Emas kini mendekat dari rekor tertinggi di atas US$4.381/ troy ons yang dicapai pada Oktober, dengan lompatan secara year to date (ytd) lebih dari 60%. Emas di 2025 berada pada jalur untuk kinerja tahunan terbaiknya sejak 1979.
Lonjakan tajam ini didorong oleh pembelian yang meningkat oleh bank sentral, serta penarikan diri investor dari utang pemerintah dan mata uang utama. Ketegangan geopolitik juga memperkuat daya tariknya sebagai aset safe-haven.
Investor memantau dengan cermat sinyal pelonggaran moneter lebih lanjut setelah bank sentral AS pekan lalu melakukan pemotongan suku bunga ketiga berturut-turut — angin segar bagi logam mulia yang tidak membayar bunga. Saat ini, trader memperkirakan peluang kurang dari 25% untuk pemotongan suku bunga pada Januari.
Emas batangan diperkirakan akan rata-rata US$4.500 per ons pada 2026, menurut Nicky Shiels, kepala riset di pengolah logam mulia MKS Pamp SA, selaras dengan prediksi lain bahwa harganya akan naik lebih tinggi.
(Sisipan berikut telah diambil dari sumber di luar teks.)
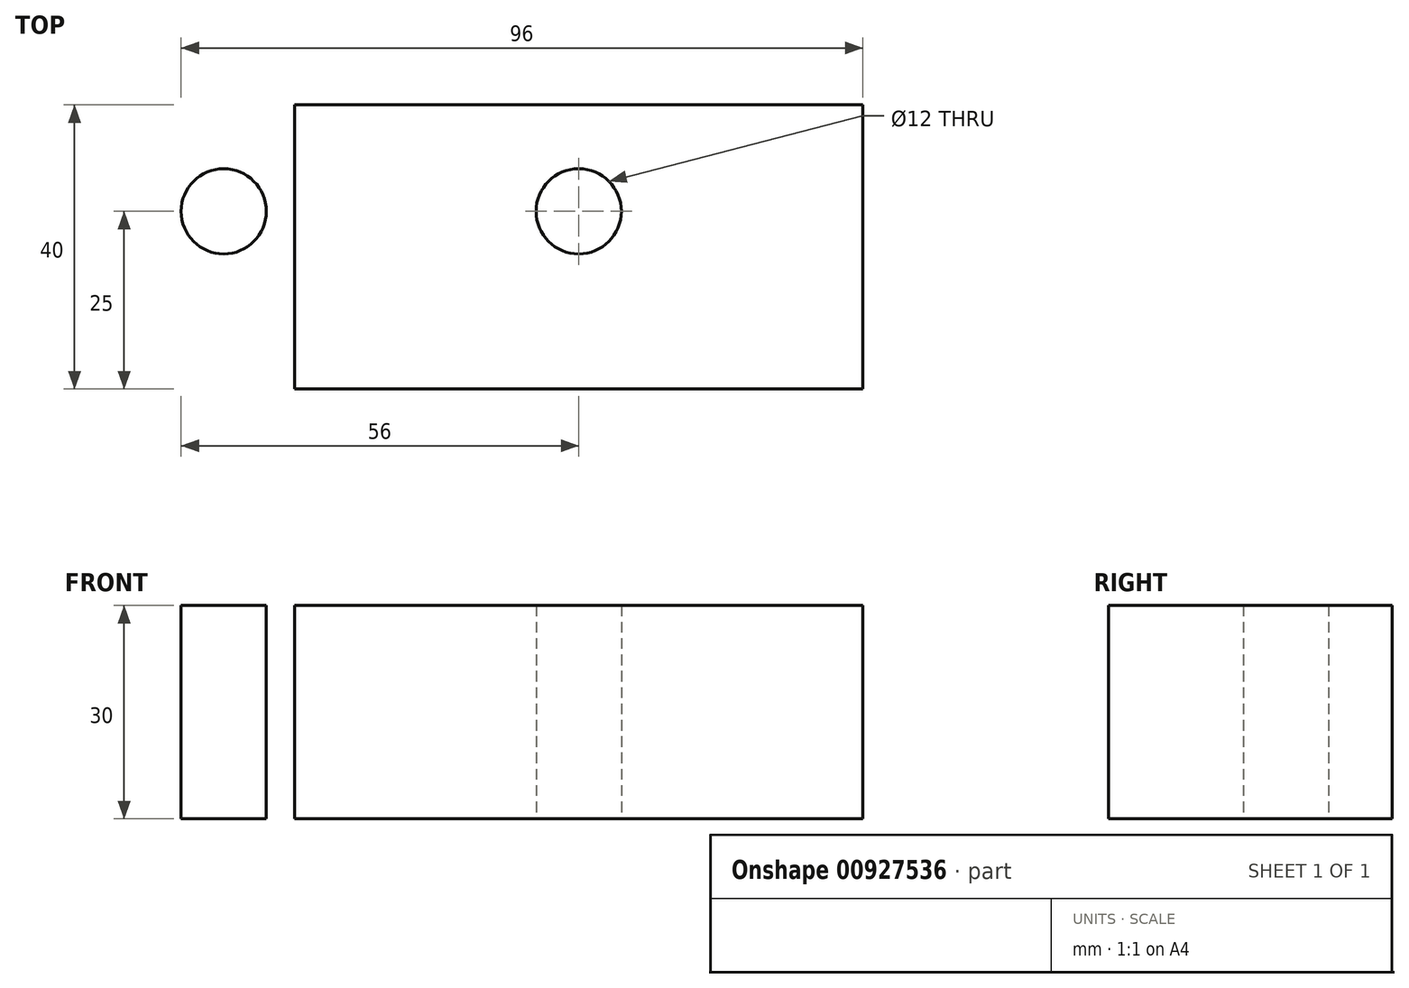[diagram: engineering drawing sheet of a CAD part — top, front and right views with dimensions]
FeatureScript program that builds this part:
annotation { "Feature Type Name" : "Feature", "Feature Type Description" : "" }
export const myFeature = defineFeature(function(context is Context, id is Id, definition is map)
    precondition{}
    {
        {
            var Q0;
            Q0=qCreatedBy(makeId("Front.planeOp"),FACE);
            var sketch = newSketch(context, id + "F0", { "sketchPlane" : qUnion([Q0])});
            skLineSegment(sketch, "E0.bottom", {"start": v(-120, 30) * mm, "end": v(0, 30) * mm});
            skLineSegment(sketch, "E0.top", {"start": v(-120, 0) * mm, "end": v(0, 0) * mm});
            skLineSegment(sketch, "E0.left", {"start": v(-120, 30) * mm, "end": v(-120, 0) * mm});
            skLineSegment(sketch, "E0.right", {"start": v(0, 30) * mm, "end": v(0, 0) * mm});
            skSolve(sketch);
        }
        {
            var Q0;
            Q0 = qSketchRegion(id + "F0", true);
            extrude(context, id + "F1", {"entities" : qUnion([Q0]), "depth" : 50 * mm, "offsetDistance" : 25 * mm});
        }
        {
            var Q0;
            Q0=makeQuery(id+"F1.opExtrude","SWEPT_FACE",FACE,{"disambiguationData":[OSD([sQuery(id+"F0.wireOp",EDGE,"E0.top")])]});
            var sketch = newSketch(context, id + "F2", { "sketchPlane" : qUnion([Q0])});
            skLineSegment(sketch, "E1", {"start": v(-137.39, 25) * mm, "end": v(26.27, 25) * mm, "construction": true});
            skLineSegment(sketch, "E2", {"start": v(-60, 89.72) * mm, "end": v(-60, -29.8) * mm, "construction": true});
            skCircle(sketch, "E3", {"center": v(-10, 25) * mm, "radius": 6 * mm});
            skCircle(sketch, "E4.MirrorC", {"center": v(-110, 25) * mm, "radius": 6 * mm});
            skLineSegment(sketch, "E5.bottom", {"start": v(-100, 50) * mm, "end": v(-20, 50) * mm});
            skLineSegment(sketch, "E5.top", {"start": v(-100, 10) * mm, "end": v(-20, 10) * mm});
            skLineSegment(sketch, "E5.left", {"start": v(-100, 50) * mm, "end": v(-100, 10) * mm});
            skLineSegment(sketch, "E5.right", {"start": v(-20, 50) * mm, "end": v(-20, 10) * mm});
            skCircle(sketch, "E6", {"center": v(-60, 25) * mm, "radius": 6 * mm});
            skSolve(sketch);
        }
        {
            var Q0;
            Q0=makeQuery(id+"F2.imprint","IMPRINT",FACE,{"disambiguationData":[TD([[makeQuery(id+"F2.imprint","IMPRINT",EDGE,{"derivedFrom":sQuery(id+"F2.wireOp",EDGE,"E4.MirrorC")}),-1.0]])]});
            var Q1;
            Q1=makeQuery(id+"F2.imprint","IMPRINT",FACE,{"disambiguationData":[TD([[makeQuery(id+"F2.imprint","IMPRINT",EDGE,{"derivedFrom":sQuery(id+"F2.wireOp",EDGE,"E3")}),1.0]])]});
            var Q2;
            Q2=makeQuery(id+"F2.imprint","IMPRINT",FACE,{"disambiguationData":[TD([[makeQuery(id+"F2.imprint","IMPRINT",EDGE,{"derivedFrom":sQuery(id+"F2.wireOp",EDGE,"E6")}),1.0]])]});
            extrude(context, id + "F3", {"entities" : qUnion([Q0, Q1, Q2]), "operationType" : NewBodyOperationType.REMOVE, "endBound" : BoundingType.THROUGH_ALL, "oppositeDirection" : true, "depth" : 25 * mm, "offsetDistance" : 25 * mm});
        }
    });
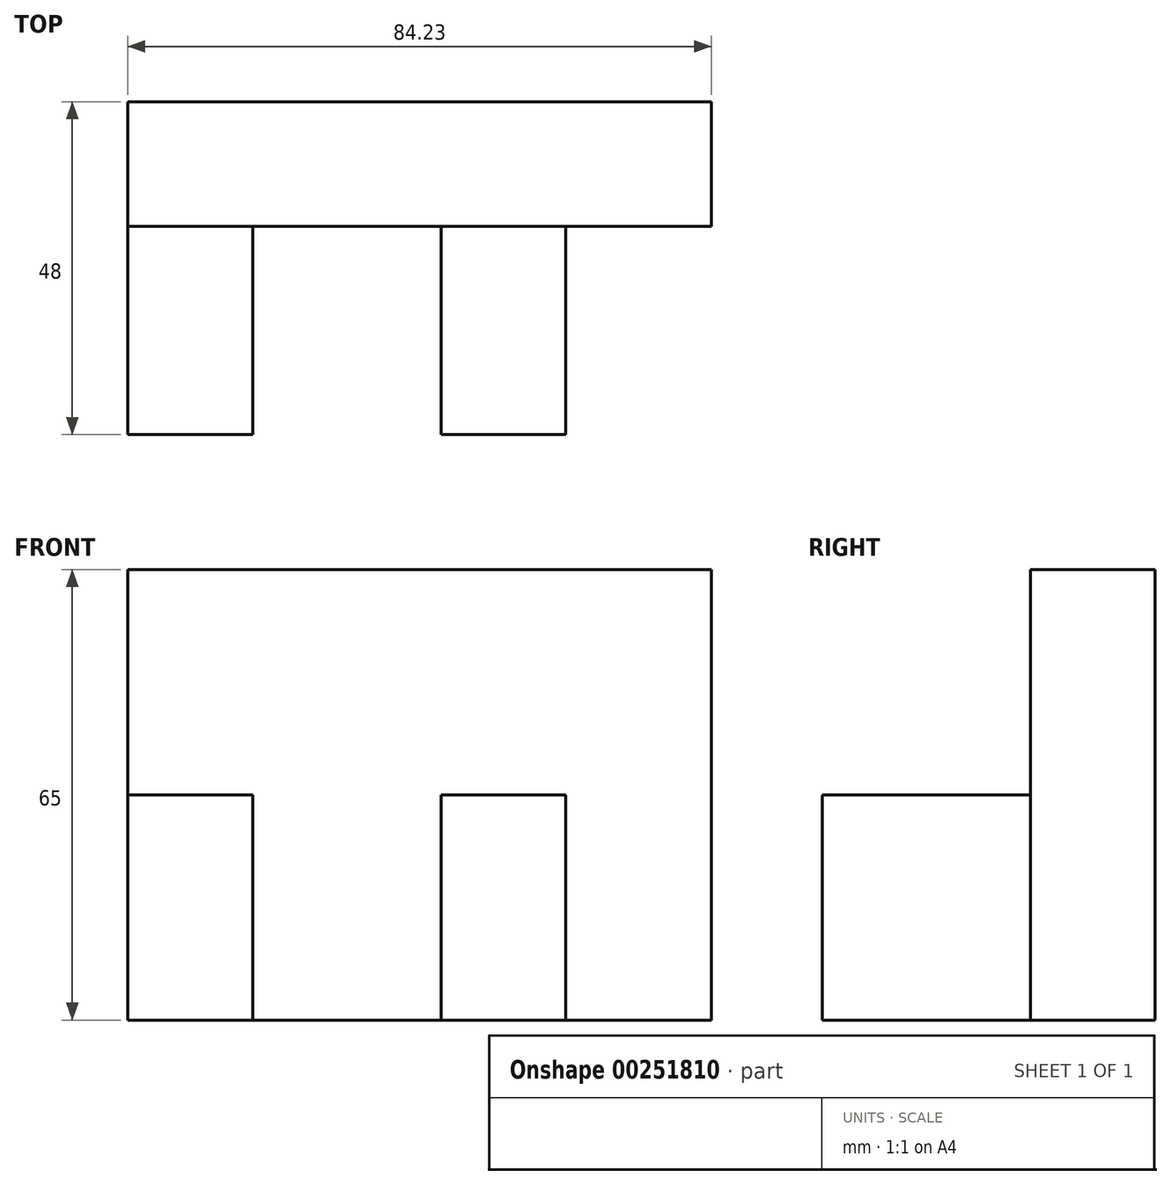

Emas memungkinkan mengalami konsolidasi dalam jangka pendek “sebelum membentuk tren bullish yang lebih moderat dan berkelanjutan” setelah lonjakan parabolik tahun ini, kata Shiels dalam catatan pada Selasa.
Platinum, sementara itu, melonjak hingga 4,9% ke level tertinggi sejak 2008, seiring proposal Uni Eropa untuk melonggarkan aturan emisi untuk mobil baru dan mencabut larangan efektif terhadap mesin pembakaran internal. Platinum dan palladium digunakan dalam konverter katalitik yang mengurangi polusi di mesin. Ada minat pembelian dari perusahaan otomotif dalam seminggu terakhir, kata Wilson dari BNP Paribas.
Selain emas, harga perak sebelumnya juga naik hingga US$66,528/troy ons. Harga platinum naik 3,2% dan palladium naik 3,1%. Indeks Dolar Spot Bloomberg naik 0,2%.